Especially during crises like Covid-19, which require leaders to fight a battle on many fronts, says the senior partner at Egon Zehnder.

To Overcome Uncertainty, Leaders Must Be More Open To New Ideas: Elaine Yew

As a talent strategist, Elaine Yew’s job is to “work with companies to find great senior leaders and develop them individually and as a team”. If she makes it sound cushy, well, it’s not.

What the senior partner at Egon Zehnder actually does, is advise companies on CEO and C-suite succession planning and development, and guide them on board effectiveness and organisational culture. And if this sounds complex, it’s simply because, as she says, “people are very complex”.

Several traits are essential to excelling in Yew’s field, beginning with the ability to know the type of leadership an organisation requires and being able to assess where a leader needs to grow in order to become better. A constant appetite for learning helps as does a confident personality to engage others and easily put them at ease.

With Covid-19, Yew, who’s also global co-head of leadership advisory practice at Egon Zehnder, says her job has become more interesting. “Leadership during normal circumstances is like canoeing during high tide — you don’t see the rocks below the water and cruise along,” she explains.

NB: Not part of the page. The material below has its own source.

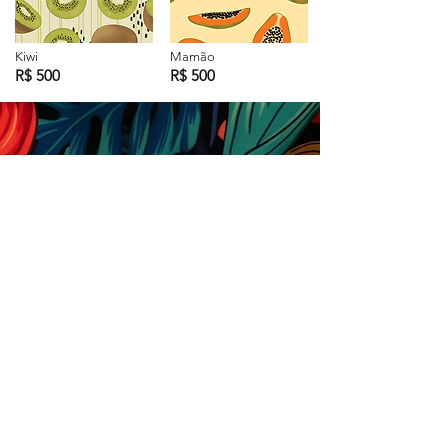
Kiwi
Mamão
R$ 500
R$ 500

“When a crisis hits, however, it’s like low tide and rocks become exposed. To avoid hitting those rocks, one must be adept at judgement. It is during these times that you see how leaders excel — or crumble.”

Indeed, crises require leaders to become even stronger. They must fight the battle on many fronts, from calming others down to fixing problems, all while knowing that circumstances can change and trying to figure out the longer-term game plan.

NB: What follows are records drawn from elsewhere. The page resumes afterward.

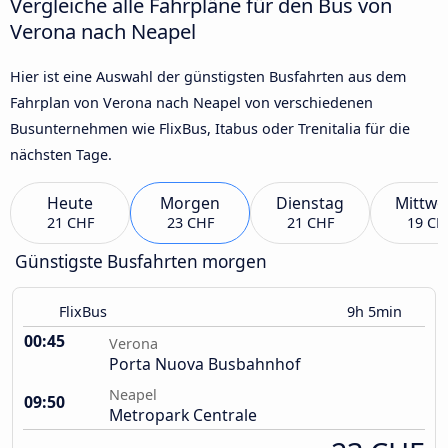
Vergleiche alle Fahrpläne für den Bus von
Verona nach Neapel
Hier ist eine Auswahl der günstigsten Busfahrten aus dem
Fahrplan von Verona nach Neapel von verschiedenen
Busunternehmen wie FlixBus, Itabus oder Trenitalia für die
nächsten Tage.
Heute
Morgen
Dienstag
Mittwo
21 CHF
23 CHF
21 CHF
19 CH
Günstigste Busfahrten morgen
FlixBus
9h 5min
00:45
Verona
Porta Nuova Busbahnhof
Neapel
09:50
Metropark Centrale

“As unpredictability increases, so does complexity,” she points out. “A leader needs to be clear-minded and be open to experimentation in order to steer the ship through uncertainty well.”

Yew, who’s part of the 30,000-strong YPO (Young Presidents’ Organization) leadership community, didn’t set out to be a talent strategist. She attributes it to serendipity and the opportunities she took as they came her way.

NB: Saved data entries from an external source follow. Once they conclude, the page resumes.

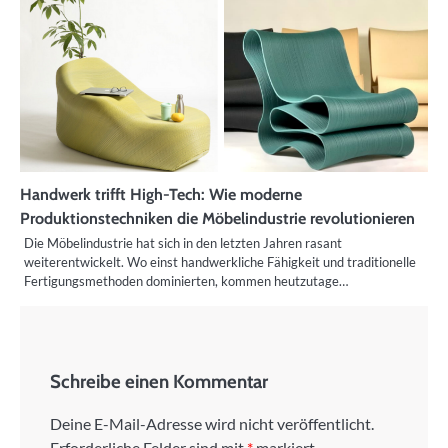
Handwerk trifft High-Tech: Wie moderne
Produktionstechniken die Möbelindustrie revolutionieren
Die Möbelindustrie hat sich in den letzten Jahren rasant
weiterentwickelt. Wo einst handwerkliche Fähigkeit und traditionelle
Fertigungsmethoden dominierten, kommen heutzutage…
Schreibe einen Kommentar
Deine E-Mail-Adresse wird nicht veröffentlicht.
Erforderliche Felder sind mit
*
markiert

From her time with the Economic Development Board where she helped companies venture into Indochina, to Monitor where she worked with clients throughout Europe on their organisation strategies, and Goldman Sachs where she put theory into practice, each step prepared her for the next.

Oh, and Yew studied Theatre at the University of Kent in the UK. “That’s the rebel part,” she says, then breaks out into laughter. “When I was growing up, students with the grades would do Stem [science, technology, engineering and mathematics] subjects.”

“But I loved reading and writing and became interested in theatre. I had no idea then what I wanted to do with what I learnt. I didn’t think I’d necessarily want to eventually work in theatre. I’d figure that out afterwards.”

Her folks were supportive. “My father — he taught at the university and worked in the civil service before taking over the family trading business — encouraged me to pursue my passions,” Yew says. “My mother, who’s a pharmacist, was more pragmatic. She said, well, I could always go into teaching.”